Blacktop, as a company, is what I would call a perfect storm of conflicting ideas. It’s a collaboration between a Korean manufacturer and an American designer/distributor, both of which are avid skaters and really nice guys…though both are also very smart and rather opinionated. Each having their own (very different) idea of what makes a good truck well…good. However (hopefully I won’t offend anyone by saying this), the original Korean Blacktop was frankly a bit clunky looking and utilized very dated features (that were left behind for a reason). Similarly, the American vision for the product would easily have fell victim to the “over-saturated market” criticism considering its failure to bring anything that new to the table. Luckily for us, the Blacktop Trucks I’m reviewing today aren’t either of these. Instead, they’re the result of extensive research, debate, rider feedback, and (most importantly) compromise. Neither the archaic revamp, nor the popular modern clone, these trucks are something entirely their own…new, exciting, and innovative.

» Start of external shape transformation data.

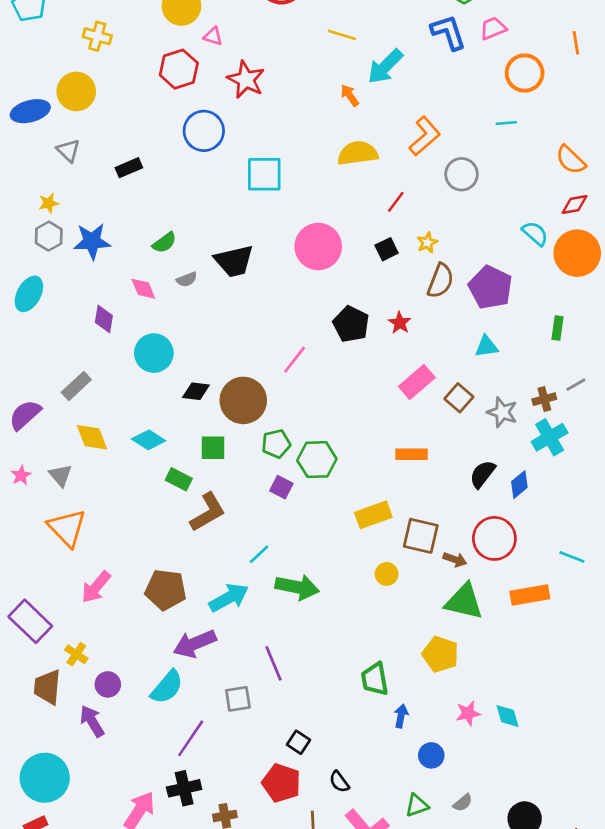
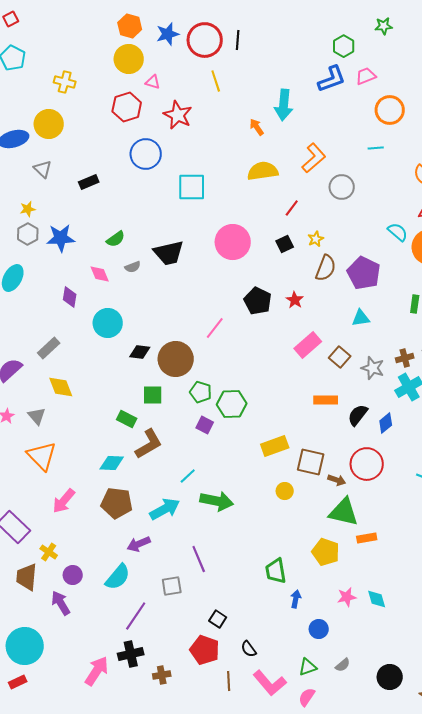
blue L-shape: (448, 32) -> (332, 79), turned 88
yellow line: (342, 35) -> (216, 81), moved, turned 55
cyan arrow: (385, 66) -> (284, 105), turned -40
cyan diamond: (149, 440) -> (112, 463), moved, turned -30
green pentagon: (276, 444) -> (201, 392), turned 30
orange rectangle: (412, 454) -> (326, 400), moved
orange rectangle: (530, 595) -> (367, 538), moved, size x0.7
purple arrow: (195, 644) -> (139, 544), size x0.7

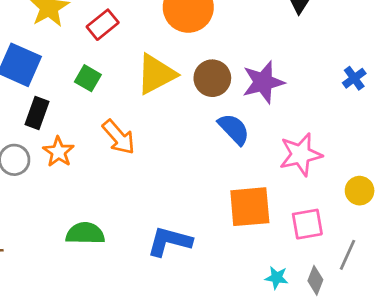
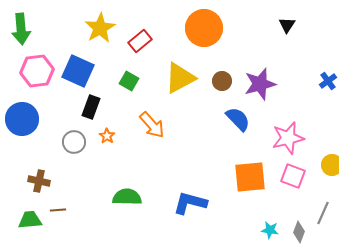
brown circle: (212, 78) -> (222, 81), size x0.7
orange star: (58, 152) -> (107, 136), size x0.7
pink square: (307, 224) -> (293, 176), moved, turned 30

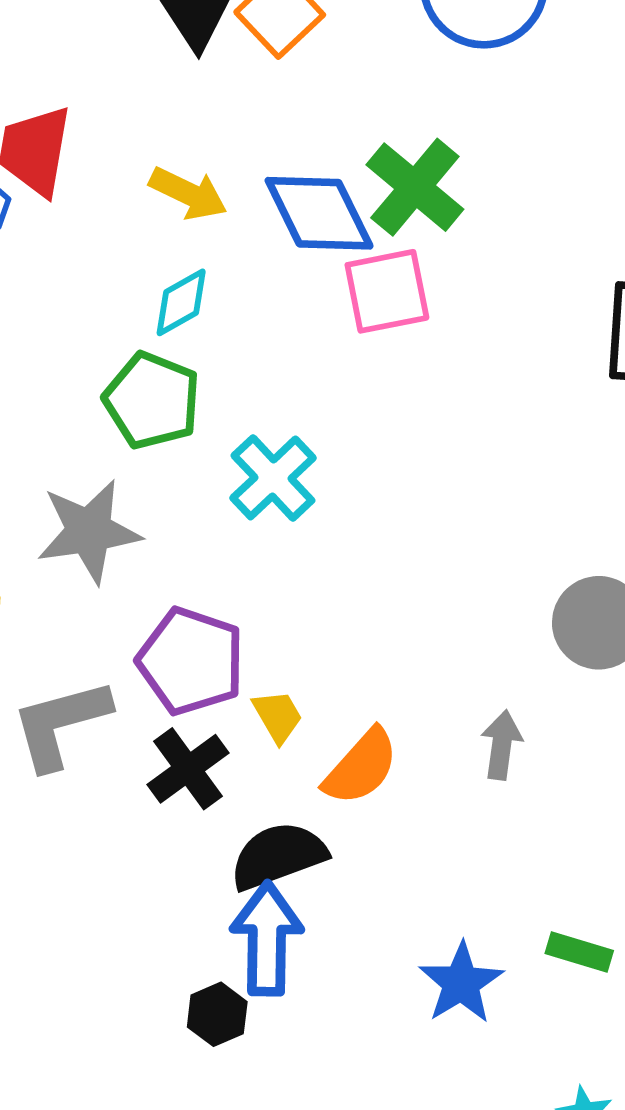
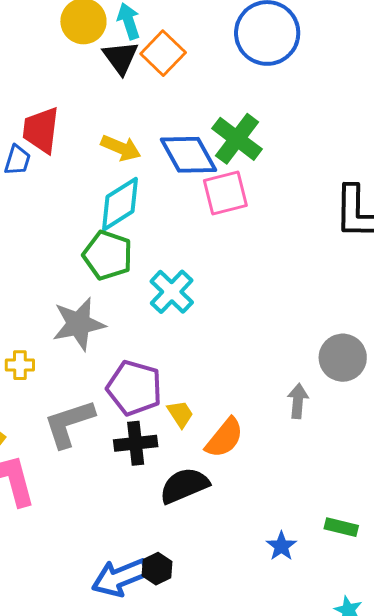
cyan diamond: (181, 302) -> (120, 204), size x1.5
gray arrow: (502, 745) -> (298, 401), moved
black cross: (188, 769) -> (136, 443), turned 33
blue arrow: (267, 939) -> (120, 577), moved, turned -110
blue star: (461, 983) -> (281, 546), size x0.7

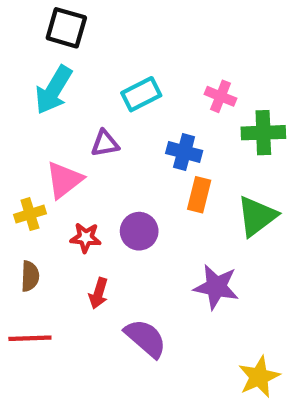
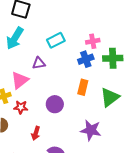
pink cross: (220, 96) -> (93, 41), turned -32
blue cross: (184, 152) -> (86, 59), moved, turned -35
red star: (86, 238) -> (21, 107), moved

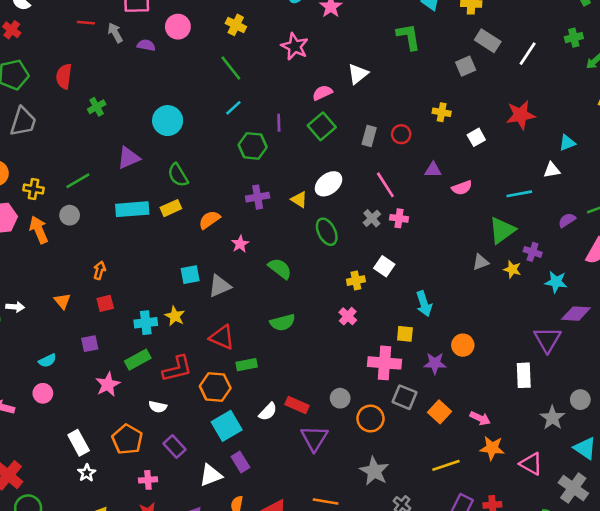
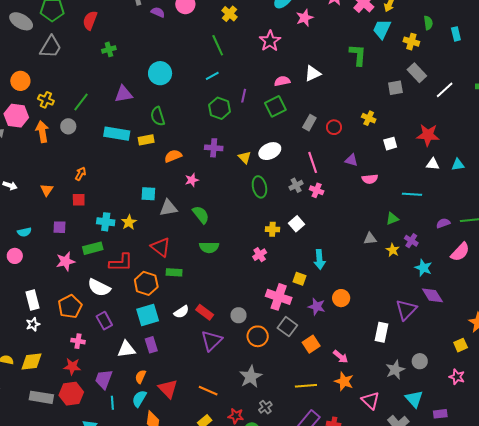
white triangle: (552, 170) -> (433, 164), moved
green line: (78, 181) -> (81, 102), turned -36
green triangle: (502, 230) -> (392, 219), size x0.6
green semicircle: (280, 268) -> (201, 215), moved
purple diamond: (576, 314) -> (432, 295), turned 40
white semicircle: (158, 407) -> (99, 288), size x1.6

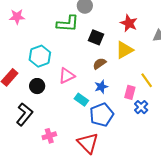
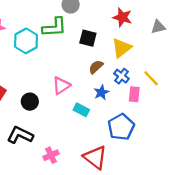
cyan hexagon: (40, 56) -> (26, 41), moved
blue cross: (141, 107) -> (121, 76), moved
black L-shape: (24, 114) -> (20, 135), turned -95
blue pentagon: (102, 115) -> (121, 127), moved

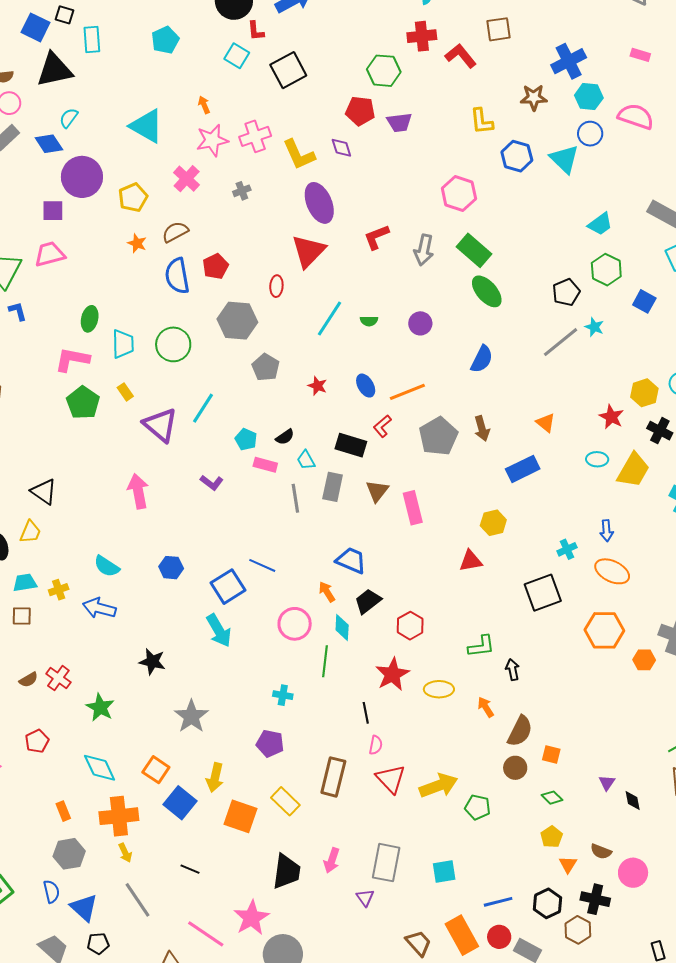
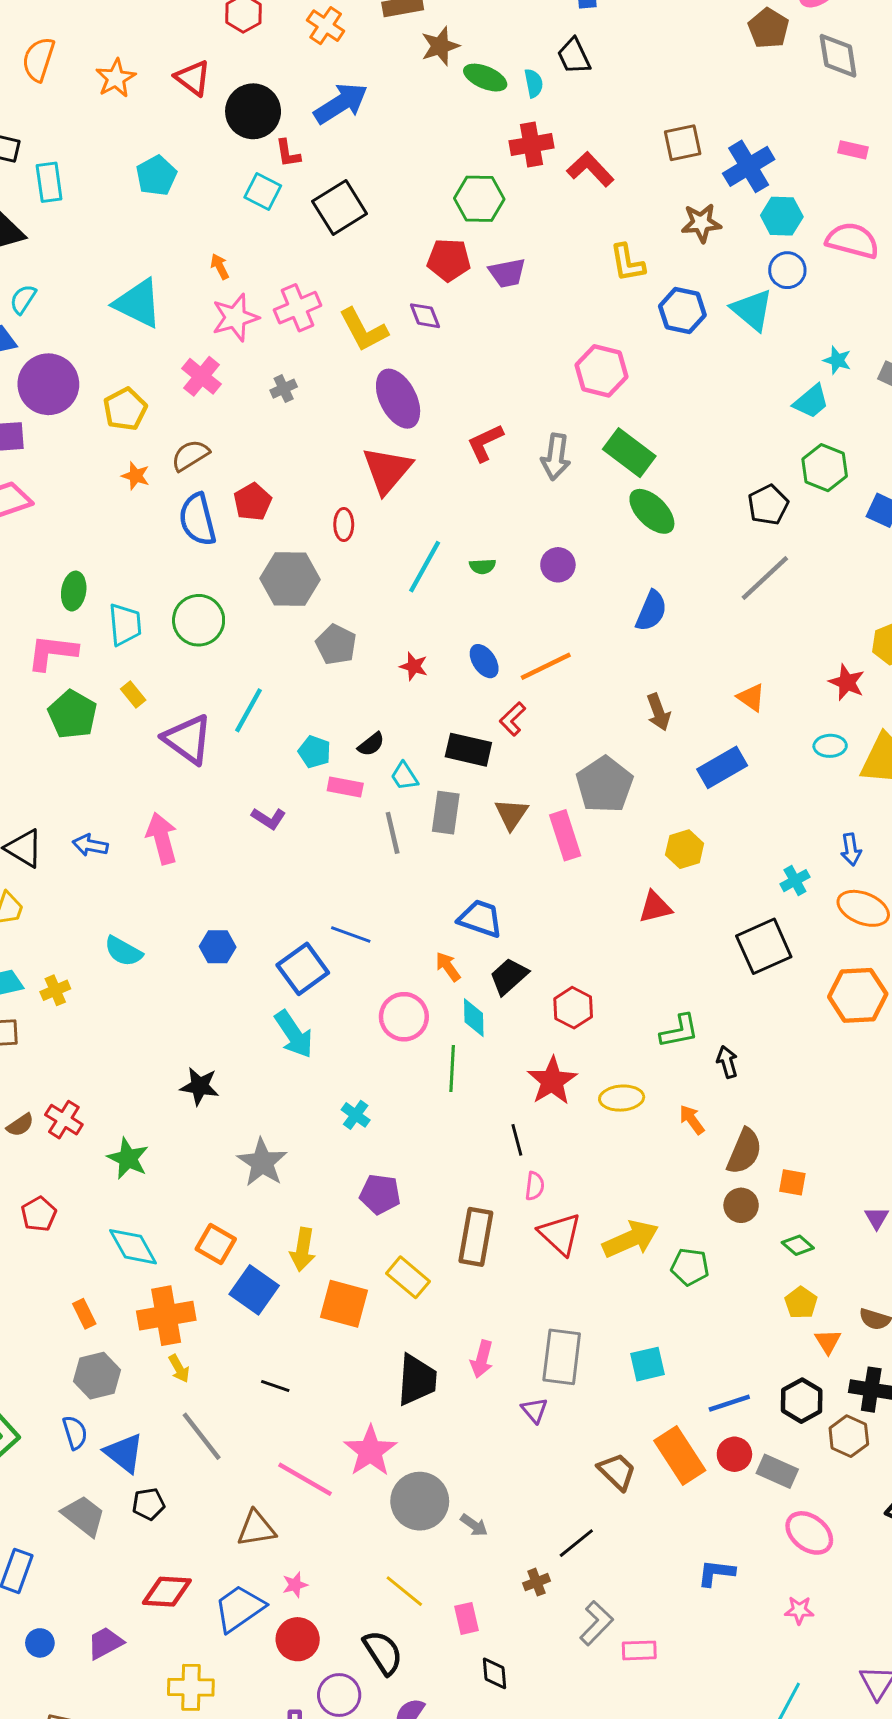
brown square: (499, 29) -> (683, 143), moved
cyan star: (594, 327) -> (837, 360), moved
gray pentagon: (438, 436) -> (605, 785), moved
blue arrow: (99, 608) -> (90, 845), moved, size x0.7
cyan cross: (283, 695) -> (356, 1115), moved, turned 30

Yes, the original concept for these trucks was to be a distinctly dance oriented precision. This was quickly abandoned for a much more versatile geometry…but with the popularity of tripping in Korea (and Europe in general), it’s probably a good idea to see how much of that flatground heritage they’ve managed to retain. By the way, “tripping” is a MUCH cooler name than dancing…at any rate, the responsiveness of these trucks is great. Once you learn where to place your feet, your control is unparalleled. This is fantastic for experienced dancers, since you can really decide how much each step will make you turn. For beginners, the 50° baseplate is a great option because it’ll make longer wheelbases feel more nimble, and soft bushings will stimulate that “flop and stop” that makes beginners inaccurate steps more predictable, and you can always move up to harder bushings as you progress.
Ok, let’s talk tech. This is where things start getting really fun. Forget everything you’ve ever heard about bearing pivot trucks because blacktop has changed the game. Yes, it’s a bearing pivot. No, it’s not spherical. No, it isn’t affixed to the baseplate. No, it doesn’t suck. Instead, what you’ll see here is a cylindrical bearing…so instead of the side to side movement you’d have in sphericals, it actually removes slop. In fact, it’s probably one of the most direct relationship between turn and lean I’ve felt. Which usually translates to a rough and unforgiving ride (a huge concern early on). This was addressed by encasing the bearing in urethane. That’s right…the bearing has its own pivot cup. This absorbs shock from the road and allows for a more natural bushing compression. It’s very precise and responsive, but not twitchy. Basically the opposite of everything bad about sphericals. The only drawback is that the hangar has to go on first, so the kingpin has to be flipped.
This is where these trucks really shine. The road dampening makes for a smooth ride and clean slides. The precise turning makes for a consistent and easily predictable release (which means getting used to new thane is a quick learn). Plus, the dance roots come through a bit as an increased responsiveness to foot placement and great leverage. You’ll swear you’ve never had more control over your board. If I had to compare it to anything I’d say it feels like a bolted in pivot…except it’s a much smoother ride and the flipped kingpin redeems itself a bit when you realize how much easier changing out bushings is than with similar technology. The 45° are prime for freeride and have great lean…and while the other current options (50° and 27°) are pretty good for running splits, the upcoming downhill oriented R-Spec will bring about even more viable baseplate degrees.
For a precision truck, these are insanely light. Which is probably a lame things to say…using an exaggeration like “insane” and a qualifier like “for a precision” in the same sentence. I was raised better than that. Let me be more specific: They feel like your average cast. Not your super lights or your hollow kingpins or especially your balsa wood axles (pretty sure some trucks actually have those). Nah, just the good old generalized cast were all pretty used to. Which, in my opinion, is fantastic for anyone looking to step up to precision because they’ll be familiar. They’re easy to get off the ground and stand up to harsh landings. It’s hard to bend these things…I’m 200+ and I tried to fuck them up. Didn’t happen. The one thing I’d warn of is that the whole foot-placement sensitivity thing we discussed earlier also applies to sloppy landings. If your feet aren’t directly above the bolts, don’t expect to land going completely straight. You’re not going to slam, and it won’t ruin your trick, but it’s a sketchy thing to learn for the first time going down hill…my rider can attest to that. Just have your landings on point before you try freestyle tricks going fast. Or just be prepared to land a little squirrely.
That’s about it kids. The Blacktop Facebook page is updating constantly with posts none of us are cultured enough to understand. Luckily, the pictures are pretty self explanatory…and the page is run by the owner, who is very helpful and knows English. Plus, you kind just read a review about them. So, you know…there’s that.